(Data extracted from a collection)
BEGIN
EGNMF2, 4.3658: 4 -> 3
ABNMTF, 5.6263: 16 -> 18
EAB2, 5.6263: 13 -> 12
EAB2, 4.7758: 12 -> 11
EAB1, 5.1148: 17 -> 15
END
◆ The task
Each entry needs to be copied out exactly as written.

◆ Solution to the exercise
EGNMF2, 4.3658: 4 -> 3
ABNMTF, 5.6263: 16 -> 18
EAB2, 5.6263: 13 -> 12
EAB2, 4.7758: 12 -> 11
EAB1, 5.1148: 17 -> 15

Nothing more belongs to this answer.